Not Yet In the Clear

-By Sam B | [email protected]

Clearwater Paper Corporation (CLW) released first quarter results on April 19th since then its stock has plummeted from around $40 a share to $23 today. In the 9 trading days since, 7 of the 9 have been down.

Things are going wrong at the wrong time, adjusted EBITDA dropped from $50M to $39.8M from a year ago in its Q1 results. The issue is the drop is coinciding with a period of significant capital expenditures. CLW has spent nearly $100 million in cap-ex every year since 2011. The company is expecting $290M of cap-ex this year, a massive amount relative to its expected income and EBITDA. CLW has the following covenants, which it could easily breach this year or the following year.

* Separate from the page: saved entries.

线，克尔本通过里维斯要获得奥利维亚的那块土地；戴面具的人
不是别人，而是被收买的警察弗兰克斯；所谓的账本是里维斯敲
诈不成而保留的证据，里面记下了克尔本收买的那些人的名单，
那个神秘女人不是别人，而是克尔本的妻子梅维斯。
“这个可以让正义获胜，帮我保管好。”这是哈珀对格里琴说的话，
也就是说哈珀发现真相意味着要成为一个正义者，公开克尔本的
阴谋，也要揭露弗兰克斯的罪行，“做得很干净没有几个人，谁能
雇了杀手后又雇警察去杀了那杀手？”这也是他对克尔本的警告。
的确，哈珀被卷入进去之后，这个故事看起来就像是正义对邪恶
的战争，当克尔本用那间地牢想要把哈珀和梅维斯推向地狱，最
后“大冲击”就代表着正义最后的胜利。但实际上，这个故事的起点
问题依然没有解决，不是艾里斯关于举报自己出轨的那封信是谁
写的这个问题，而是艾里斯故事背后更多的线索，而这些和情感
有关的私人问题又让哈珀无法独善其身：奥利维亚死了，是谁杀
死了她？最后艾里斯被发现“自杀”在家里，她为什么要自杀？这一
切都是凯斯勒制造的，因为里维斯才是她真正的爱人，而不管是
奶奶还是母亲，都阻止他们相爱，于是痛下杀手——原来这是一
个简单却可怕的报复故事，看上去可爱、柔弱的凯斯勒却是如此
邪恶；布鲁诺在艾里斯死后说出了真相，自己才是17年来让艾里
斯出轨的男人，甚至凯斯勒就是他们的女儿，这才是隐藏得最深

Covenant 1: EBITDA / Interest Expense of 4.50 to 1.00 in 2018, 4.25 to 1.00 in 2019, and 4.00 to 1.00 thereafter

Covenant 2 Interest coverage ratio in an amount not less than 1.75 to 1.00 through 2020 and 2.25 to 1.00 thereafter.

With $739 M of debt, which includes a $168.5M credit line and $571M of long term debt, the company may have trouble meetings its leverage ratios required by its covenants. CLW earned adjusted EBITDA of $190M last year. With planned cap-ex of $290M that implies that the company planned to borrow more this year; In its Q1 conference call, CLW said it had $124 million left under the revolver. The issue is two fold. 1) Adjusted EBITDA declined 20% from Q1 last year and this will make it harder to not breach the covenant. 2) As EBITDA declines, the company will need to borrow more money.

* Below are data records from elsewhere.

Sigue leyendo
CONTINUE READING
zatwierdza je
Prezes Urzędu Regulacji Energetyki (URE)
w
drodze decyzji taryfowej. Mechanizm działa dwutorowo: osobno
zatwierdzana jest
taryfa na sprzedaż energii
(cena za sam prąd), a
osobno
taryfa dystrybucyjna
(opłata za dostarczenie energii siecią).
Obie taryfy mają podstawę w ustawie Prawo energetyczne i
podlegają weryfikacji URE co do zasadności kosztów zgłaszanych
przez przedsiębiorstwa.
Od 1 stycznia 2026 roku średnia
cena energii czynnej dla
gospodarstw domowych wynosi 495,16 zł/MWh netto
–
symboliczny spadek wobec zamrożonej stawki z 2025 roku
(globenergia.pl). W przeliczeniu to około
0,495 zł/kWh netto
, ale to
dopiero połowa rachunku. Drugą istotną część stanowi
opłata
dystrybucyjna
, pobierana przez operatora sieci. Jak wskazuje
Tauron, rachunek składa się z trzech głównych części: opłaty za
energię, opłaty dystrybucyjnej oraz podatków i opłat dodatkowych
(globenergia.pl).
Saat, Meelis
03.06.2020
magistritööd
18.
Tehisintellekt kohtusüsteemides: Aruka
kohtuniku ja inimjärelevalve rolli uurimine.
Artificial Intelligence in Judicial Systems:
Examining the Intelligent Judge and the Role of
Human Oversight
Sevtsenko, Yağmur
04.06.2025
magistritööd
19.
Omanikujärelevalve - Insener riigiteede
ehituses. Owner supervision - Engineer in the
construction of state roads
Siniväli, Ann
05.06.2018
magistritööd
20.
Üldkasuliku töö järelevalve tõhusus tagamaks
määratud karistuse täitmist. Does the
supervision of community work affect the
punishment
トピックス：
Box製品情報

In an ideal scenario, if CLW were able to use its revolver and borrow a further $100M, it would be at $839M of debt ($100M in addition the $739 mentioned above) and if CLW were to maintain EBITDA of $190M then it would still be dangerously close to its covenants. Worse, the company is projecting $40 M (midpoint) EBTIDA next quarter, which again is lower than last year. A 20% decline in full year EBITDA would mean CLW would need to borrow above its revolver to finance its debt, and its EBITDA ratio would breach its debt covenant. Fortunately, for CLW, the interest rate does not expand to greatly with more leverage. When the company has a leverage ratio above 4 to 1, the company's interest rate becomes LIBOR +2% compared to currently Libor + 1.5%. CLW will likely need to get its main lender Wells Fargo to waive the covenant—but its always a risky game when you're relying on a favor from your lender.

The company missed its Q1 guidance of EBITDA between $42 & $52M.

CLW has not delivered impressive returns on invested capital since its inception in 2009. The company's bonds are currently yielding between 6.3% and 7.1%, far above the original coupon. The company's weighted average cost of capital is likely above this number. The company is currently trading at 1.15 times its invested capital. CLW's internal model presented in its Q1 release suggested that CLW could eventually earn operating margins of 11%, which would translate into operating income of about $200M in operating income and represent about a 16% return on invested capital based on its current capital base. The intrinsic value of the company would be significantly higher if it could achieve these goals, but CLW's lack of ability to show high ROIC's and being a business that is suffering ,currently, from price deterioration in its key products should give investors pause for concern.